▶ _WHAT TO PRODUCE_
Using the material below, print the line that contains "left knee: (712, 777)", the line that contains "left hip: (433, 407)", and every line in between, exactly and nothing else.

▶ _AVAILABLE RECORDS_
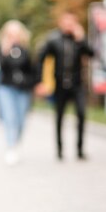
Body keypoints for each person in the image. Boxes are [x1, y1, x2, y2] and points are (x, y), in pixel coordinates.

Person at [37, 12, 95, 161]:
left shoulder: (78, 39)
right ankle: (60, 150)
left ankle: (80, 150)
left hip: (77, 85)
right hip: (60, 85)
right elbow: (41, 58)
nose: (69, 25)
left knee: (81, 114)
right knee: (59, 117)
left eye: (71, 22)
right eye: (66, 22)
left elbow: (92, 53)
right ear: (61, 23)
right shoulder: (53, 39)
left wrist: (81, 39)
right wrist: (40, 81)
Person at [0, 20, 36, 165]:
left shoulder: (25, 49)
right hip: (6, 88)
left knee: (20, 121)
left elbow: (30, 69)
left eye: (15, 33)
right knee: (9, 118)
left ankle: (16, 143)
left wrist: (33, 84)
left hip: (23, 90)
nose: (13, 36)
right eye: (10, 33)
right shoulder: (2, 48)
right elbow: (2, 66)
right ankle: (11, 147)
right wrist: (5, 50)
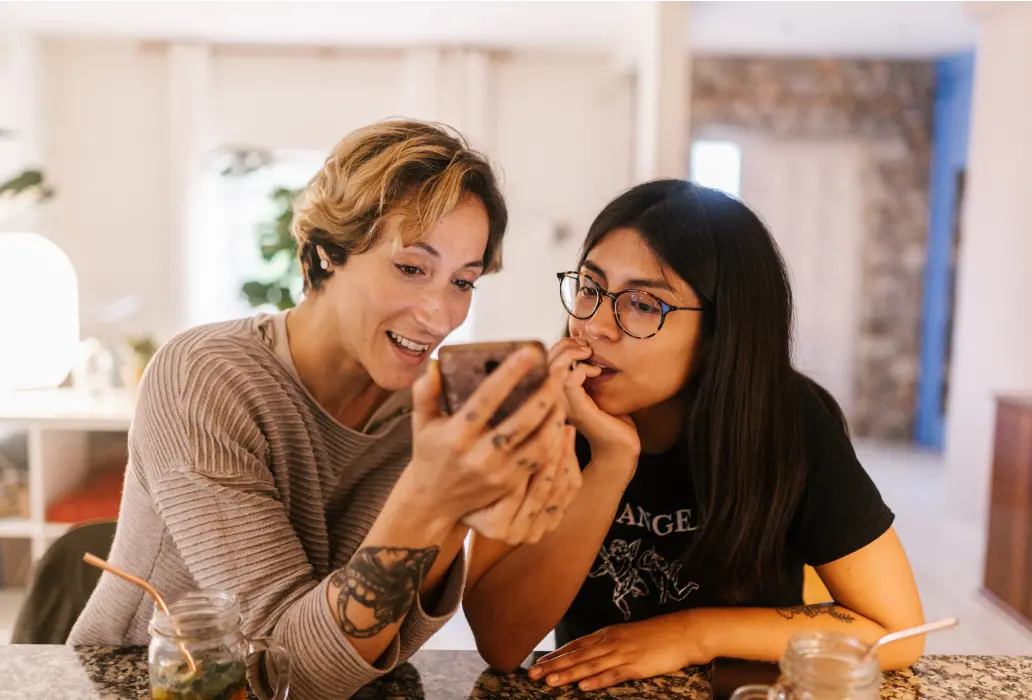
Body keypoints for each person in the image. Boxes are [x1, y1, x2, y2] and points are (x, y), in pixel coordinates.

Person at [69, 120, 581, 699]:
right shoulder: (203, 377)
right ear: (325, 253)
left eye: (463, 282)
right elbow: (288, 673)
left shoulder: (426, 419)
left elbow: (377, 648)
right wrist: (430, 497)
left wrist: (460, 508)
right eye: (411, 268)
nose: (439, 316)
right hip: (144, 683)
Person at [463, 179, 925, 692]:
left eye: (642, 304)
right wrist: (611, 464)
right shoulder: (538, 407)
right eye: (591, 288)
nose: (594, 326)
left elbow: (899, 631)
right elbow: (499, 642)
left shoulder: (788, 423)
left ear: (718, 335)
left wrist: (691, 633)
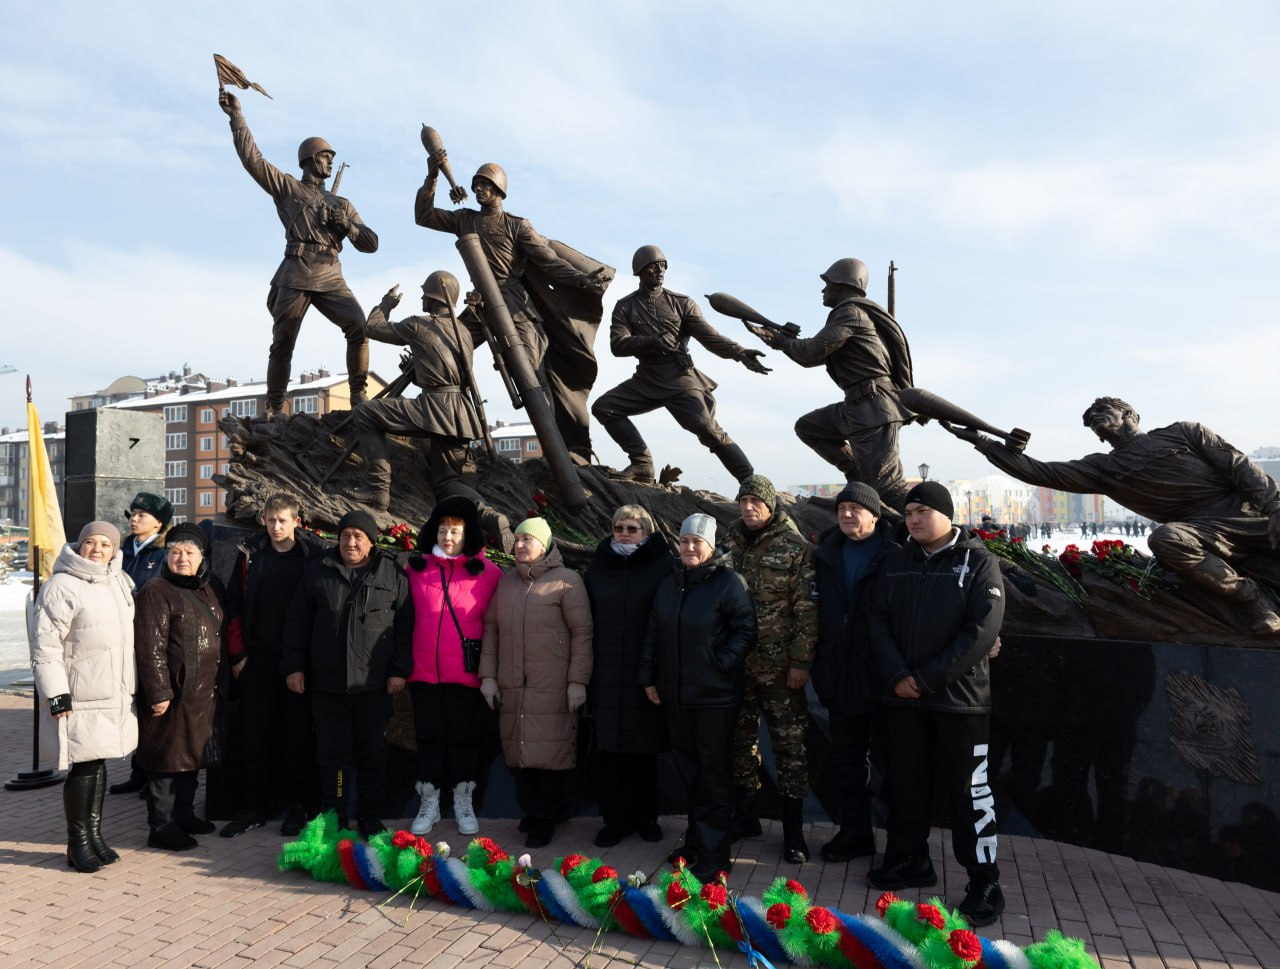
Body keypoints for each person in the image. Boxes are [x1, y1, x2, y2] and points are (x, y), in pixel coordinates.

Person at [948, 396, 1280, 633]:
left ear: (1130, 414)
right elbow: (1040, 472)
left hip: (1247, 513)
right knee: (1166, 539)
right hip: (1199, 530)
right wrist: (981, 442)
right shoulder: (1103, 468)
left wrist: (1275, 505)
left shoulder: (1184, 432)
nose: (1096, 419)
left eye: (1102, 411)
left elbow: (1241, 467)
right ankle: (1251, 598)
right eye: (1091, 421)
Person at [865, 481, 1006, 927]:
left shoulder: (978, 561)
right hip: (903, 698)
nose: (913, 520)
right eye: (908, 513)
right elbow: (877, 620)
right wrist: (898, 677)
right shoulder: (894, 562)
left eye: (923, 511)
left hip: (960, 701)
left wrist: (925, 679)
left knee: (971, 795)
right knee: (905, 785)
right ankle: (910, 859)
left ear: (946, 514)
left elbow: (982, 631)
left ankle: (983, 881)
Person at [415, 152, 610, 463]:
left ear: (500, 190)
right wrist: (432, 175)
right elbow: (423, 216)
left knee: (533, 376)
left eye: (485, 185)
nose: (479, 189)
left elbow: (549, 261)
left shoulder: (518, 227)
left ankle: (557, 451)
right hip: (480, 305)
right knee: (446, 349)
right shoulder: (465, 219)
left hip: (514, 305)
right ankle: (442, 429)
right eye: (476, 185)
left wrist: (582, 280)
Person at [218, 89, 378, 418]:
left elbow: (371, 243)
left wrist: (346, 225)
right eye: (324, 155)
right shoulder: (289, 189)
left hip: (330, 274)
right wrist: (237, 118)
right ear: (308, 160)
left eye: (332, 156)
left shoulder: (342, 205)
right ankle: (274, 407)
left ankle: (358, 395)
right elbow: (254, 161)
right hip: (296, 270)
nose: (330, 160)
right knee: (283, 341)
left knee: (359, 327)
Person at [282, 510, 413, 839]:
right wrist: (294, 667)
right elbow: (297, 623)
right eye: (345, 536)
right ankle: (336, 814)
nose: (351, 542)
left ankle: (370, 816)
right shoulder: (319, 572)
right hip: (329, 685)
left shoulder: (392, 573)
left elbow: (405, 628)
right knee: (333, 757)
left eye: (358, 537)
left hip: (374, 685)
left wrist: (399, 671)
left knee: (373, 754)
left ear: (371, 542)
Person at [639, 513, 757, 882]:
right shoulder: (670, 583)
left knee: (712, 777)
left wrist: (717, 663)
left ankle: (714, 855)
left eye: (697, 543)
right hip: (676, 696)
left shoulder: (727, 583)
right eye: (685, 541)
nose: (690, 548)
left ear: (711, 546)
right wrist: (648, 676)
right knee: (689, 774)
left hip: (714, 698)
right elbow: (654, 632)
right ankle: (694, 843)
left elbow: (746, 630)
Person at [744, 258, 915, 509]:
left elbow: (811, 352)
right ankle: (856, 477)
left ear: (841, 285)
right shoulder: (850, 314)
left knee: (888, 488)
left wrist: (781, 342)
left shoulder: (850, 312)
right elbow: (815, 353)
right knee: (810, 427)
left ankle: (933, 524)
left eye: (828, 284)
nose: (824, 290)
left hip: (873, 407)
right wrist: (785, 341)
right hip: (857, 405)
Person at [592, 246, 766, 482]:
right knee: (604, 407)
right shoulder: (626, 306)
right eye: (654, 266)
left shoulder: (681, 303)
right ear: (640, 271)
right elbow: (618, 345)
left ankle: (750, 481)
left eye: (663, 266)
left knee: (708, 429)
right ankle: (642, 464)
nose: (660, 270)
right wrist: (650, 342)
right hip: (647, 377)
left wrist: (740, 352)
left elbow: (710, 337)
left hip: (680, 376)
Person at [350, 272, 502, 535]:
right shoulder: (464, 331)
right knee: (448, 482)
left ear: (432, 299)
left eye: (424, 294)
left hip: (433, 407)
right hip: (460, 413)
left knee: (365, 412)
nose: (421, 297)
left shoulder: (418, 325)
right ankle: (488, 515)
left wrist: (386, 304)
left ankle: (377, 489)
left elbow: (372, 327)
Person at [31, 521, 138, 872]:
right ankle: (77, 843)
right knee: (83, 764)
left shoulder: (118, 581)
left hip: (114, 690)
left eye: (105, 544)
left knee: (99, 760)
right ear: (79, 546)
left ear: (114, 550)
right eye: (90, 542)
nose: (97, 549)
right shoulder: (61, 586)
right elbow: (45, 648)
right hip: (80, 692)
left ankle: (94, 836)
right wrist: (56, 694)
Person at [479, 517, 593, 848]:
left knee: (550, 753)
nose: (520, 545)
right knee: (520, 751)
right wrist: (488, 676)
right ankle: (535, 810)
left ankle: (547, 816)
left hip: (553, 685)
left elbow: (583, 634)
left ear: (544, 546)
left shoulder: (567, 582)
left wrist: (577, 681)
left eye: (528, 539)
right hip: (513, 684)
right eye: (517, 539)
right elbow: (491, 630)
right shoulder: (506, 583)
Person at [724, 474, 818, 863]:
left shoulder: (795, 547)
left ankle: (794, 832)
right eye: (743, 502)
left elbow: (807, 611)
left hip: (780, 669)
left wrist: (799, 662)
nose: (748, 509)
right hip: (737, 666)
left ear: (770, 506)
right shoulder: (730, 542)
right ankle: (746, 816)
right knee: (739, 744)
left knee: (789, 748)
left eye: (755, 503)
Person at [219, 493, 320, 838]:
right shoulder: (250, 554)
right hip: (257, 659)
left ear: (296, 521)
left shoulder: (312, 556)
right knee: (254, 736)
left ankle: (297, 806)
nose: (276, 526)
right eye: (270, 519)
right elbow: (233, 605)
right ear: (263, 519)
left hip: (298, 662)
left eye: (282, 520)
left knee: (297, 736)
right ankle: (252, 807)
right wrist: (238, 655)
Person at [809, 481, 898, 862]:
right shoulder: (825, 554)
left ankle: (902, 843)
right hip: (840, 675)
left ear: (875, 516)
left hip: (886, 675)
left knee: (897, 764)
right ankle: (855, 833)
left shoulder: (896, 555)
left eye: (855, 509)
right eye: (841, 508)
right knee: (848, 762)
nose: (846, 514)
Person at [405, 496, 502, 837]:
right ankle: (429, 802)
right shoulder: (416, 570)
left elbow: (497, 625)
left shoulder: (489, 574)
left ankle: (464, 802)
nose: (448, 537)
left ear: (467, 535)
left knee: (464, 739)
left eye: (456, 531)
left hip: (465, 675)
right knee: (428, 738)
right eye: (443, 530)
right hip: (424, 674)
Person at [583, 504, 676, 847]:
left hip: (644, 671)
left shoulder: (663, 567)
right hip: (606, 670)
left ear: (646, 532)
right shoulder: (598, 567)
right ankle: (614, 821)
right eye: (619, 527)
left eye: (632, 528)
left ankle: (646, 818)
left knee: (644, 751)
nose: (623, 533)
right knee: (609, 752)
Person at [135, 523, 226, 851]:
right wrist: (158, 692)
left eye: (189, 553)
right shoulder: (156, 591)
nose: (182, 558)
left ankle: (184, 814)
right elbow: (149, 646)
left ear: (202, 557)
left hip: (202, 693)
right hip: (172, 694)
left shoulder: (209, 588)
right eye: (175, 552)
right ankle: (162, 826)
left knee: (190, 756)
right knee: (165, 760)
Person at [111, 490, 174, 795]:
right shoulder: (123, 549)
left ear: (159, 523)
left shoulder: (164, 555)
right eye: (133, 514)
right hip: (123, 639)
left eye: (142, 515)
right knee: (133, 707)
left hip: (150, 638)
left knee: (154, 709)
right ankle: (138, 770)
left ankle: (154, 775)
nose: (134, 520)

▶ _EXPECTED ANSWER_
left knee: (712, 777)
left wrist: (717, 663)
left ankle: (714, 855)
left eye: (697, 543)
right hip: (676, 696)
left shoulder: (727, 583)
right eye: (685, 541)
nose: (690, 548)
left ear: (711, 546)
right wrist: (648, 676)
right knee: (689, 774)
left hip: (714, 698)
right elbow: (654, 632)
right ankle: (694, 843)
left elbow: (746, 630)
Person at [744, 258, 915, 509]:
left elbow: (811, 352)
right ankle: (856, 477)
left ear: (841, 285)
right shoulder: (850, 314)
left knee: (888, 488)
left wrist: (781, 342)
left shoulder: (850, 312)
right elbow: (815, 353)
right knee: (810, 427)
left ankle: (933, 524)
left eye: (828, 284)
nose: (824, 290)
left hip: (873, 407)
right wrist: (785, 341)
right hip: (857, 405)
Person at [592, 246, 766, 482]:
right knee: (604, 407)
right shoulder: (626, 306)
right eye: (654, 266)
left shoulder: (681, 303)
right ear: (640, 271)
right elbow: (618, 345)
left ankle: (750, 481)
left eye: (663, 266)
left knee: (708, 429)
right ankle: (642, 464)
nose: (660, 270)
right wrist: (650, 342)
right hip: (647, 377)
left wrist: (740, 352)
left elbow: (710, 337)
left hip: (680, 376)
Person at [350, 272, 502, 535]:
right shoulder: (464, 331)
right knee: (448, 482)
left ear: (432, 299)
left eye: (424, 294)
left hip: (433, 407)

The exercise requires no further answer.